Boeing 787 Dreamliner - Mark Wagner [56]
Boeing was able to take advantage of the 787’s Honeywell-developed fly-by-wire (FBW) flight control system (FCS) to make the aircraft thousands of pounds lighter as well as to reduce cruise drag and improve safety. Electrically signaled in the pitch axis like the 777, the 787 was also fly-by-wire in the roll and yaw axis, giving control in three axes. The 787 system was therefore more sophisticated and integrated, and gave designers more flexibility to tailor the aircraft’s structure and flight control responses.

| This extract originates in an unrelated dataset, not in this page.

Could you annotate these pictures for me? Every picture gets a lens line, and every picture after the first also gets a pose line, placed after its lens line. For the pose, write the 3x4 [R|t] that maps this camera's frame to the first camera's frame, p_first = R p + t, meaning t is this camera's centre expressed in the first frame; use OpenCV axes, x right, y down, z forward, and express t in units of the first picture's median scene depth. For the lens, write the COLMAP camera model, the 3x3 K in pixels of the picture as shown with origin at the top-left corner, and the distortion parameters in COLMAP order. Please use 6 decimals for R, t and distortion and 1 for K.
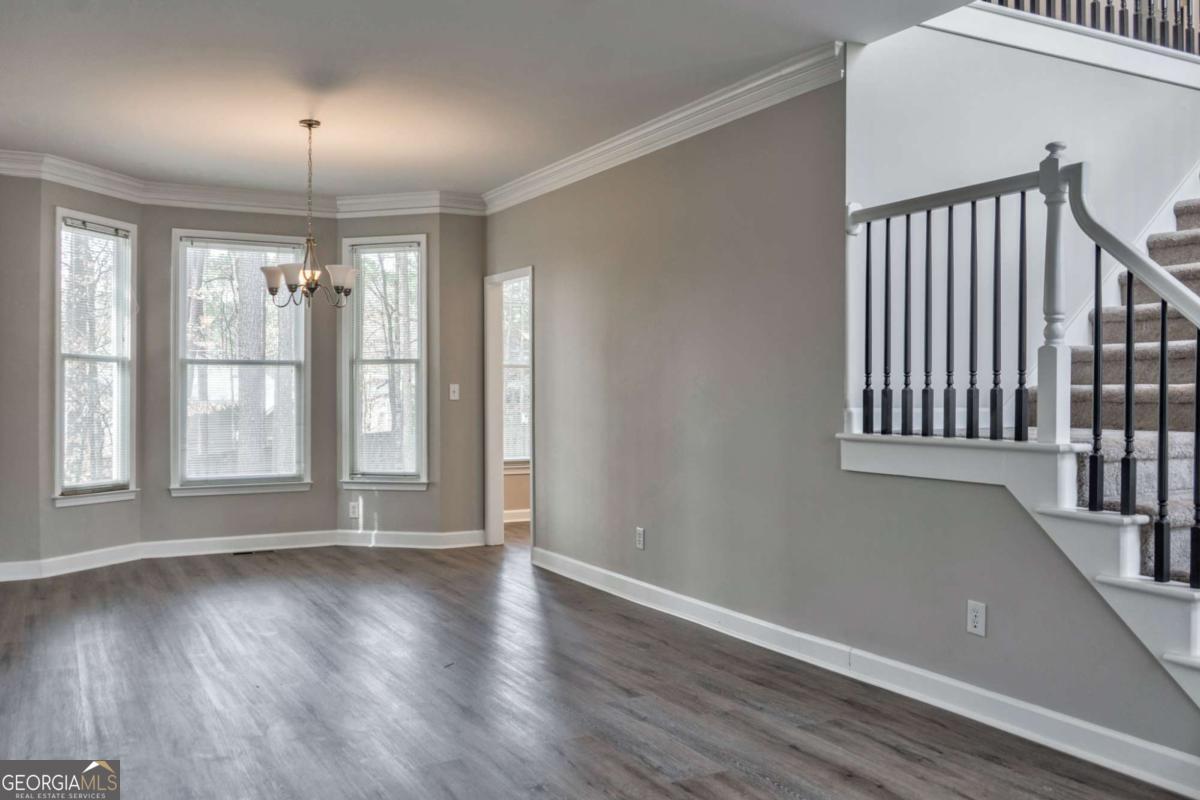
lens RADIAL K [[979.8, 0, 600.0], [0, 979.8, 400.0], [0, 0, 1]] dist [-0.008605, -0.000201]
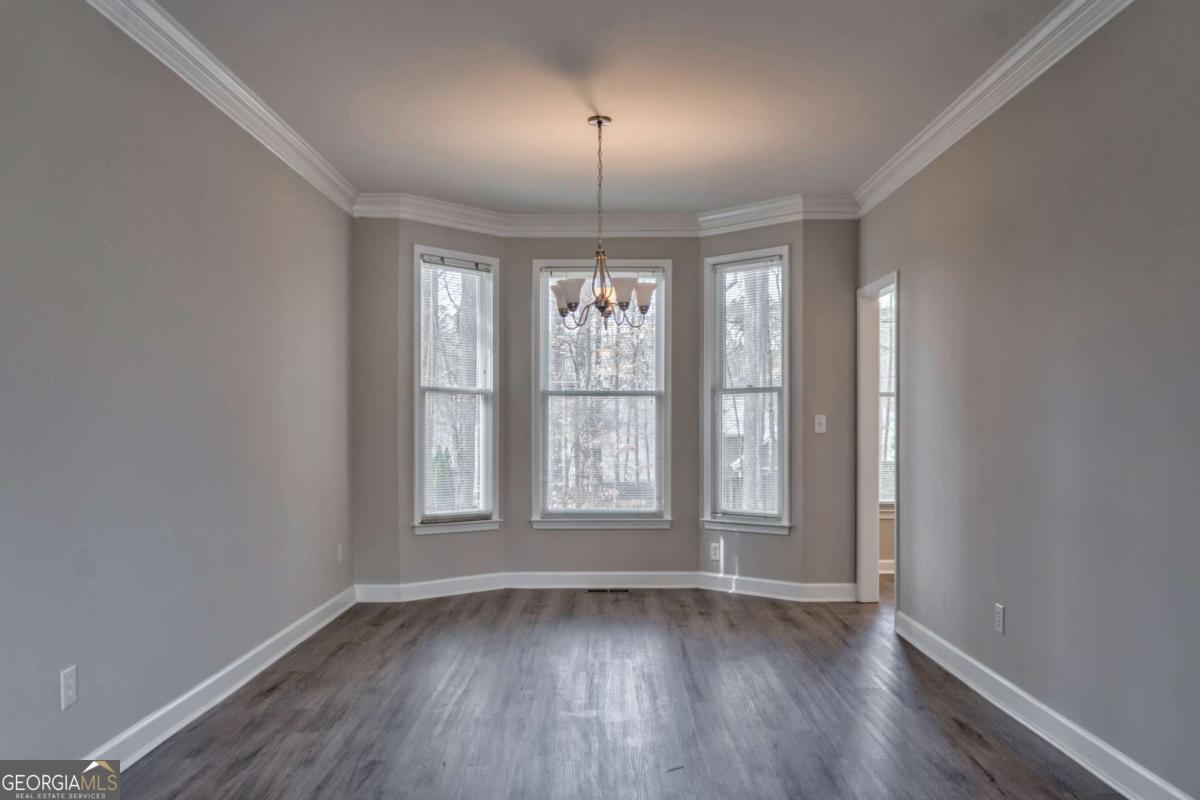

“We’ve taken all the lessons learned from the 777 and applied them to the new aircraft, as well as taken advantage of the FBW technology we didn’t fully do with the 777,” said Sinnett.
The 787 FCS combined a control law called P-Beta (P being the aerodynamic term for roll rate), with the 777 flight control law called C*u (pronounced Cee star u), which governed speed stability rather than pitch—or pointing—stability. This meant that if the speed of the trimmed aircraft changed, the pitch would change, to return it to the set speed. In roll (wing down/up) and in yaw (nose left/right), control was via direct electronic signals to the control surfaces.
Boeing 787 chief test pilot Mike Carriker said “sideslip angle β [beta] is the angle between the direction the wind is coming from and the direction the nose is pointed. Generally P, roll rate, is controlled by the rotating of the control wheel, and β is created by stepping on a rudder pedal. When the pilot ‘rolls’ the airplane, a command is sent to the flight control computers for a roll rate, and the computers figure out how much control surface is used to meet the command. When the pedal is pressed, it is a command to establish an angle of sideslip. The hard part is that these two terms have an effect on each other. Get some β, and you get some roll. Create some roll, create some β. Sometimes you really want β, like a crosswind landing, but most of the time you don’t want any. Getting this part correct is the hard part.”
Flight tests of the new control laws were made as early as 2006 in a leased American Airlines 777-200ER in which the FCS could be switched on and off in flight. More authority, or “gain” in the P-Beta laws was gradually introduced to evaluate the interplay between the control inputs. Dubbed the CV/RR (control verification/risk-reduction) test bed, the flight tests also included simulation of the 787’s drooped ailerons as well as a drag-reducing feature called the trailing edge variable camber (TEVC) function.
Boeing expected that the TEVC could cut cruise drag and save the equivalent of 750 to 1,000 pounds in weight, and took advantage of the all-new wing and flight control surface design. The fully automatic system, which was the first practical commercial application of in-flight variable camber, operated by deflecting the trailing edge flaps in 0.5-degree increments while in cruise. The system could be moved through a 3-degree arc, with the trailing edge being set up and down by as much as 1.5 degrees on either side of a neutral position.
Rockwell Collins’s WXR-2100 MultiScan weather radar was designed to give up to a 320-nautical-mile-range strategic weather picture and was protected by a 7-foot-diameter, electromagnetically transparent cover developed by Ohio-based Saint-Gobain Flight Structures. The unit was the largest quartz radome structure the company has ever designed and manufactured for commercial aviation. Guy Norris
As the 787 fly-by-wire system was “full authority,” acting in the longitudinal as well as the lateral axis, it also was used to help reduce the structural weight of the outboard wing by shifting the lift distribution inboard. This was achieved by the basic shape and twist of the wing itself, as well as by using maneuver load alleviation control laws to move ailerons, spoilers, and flaperons (multi-function control surfaces that acted as both flaps and ailerons).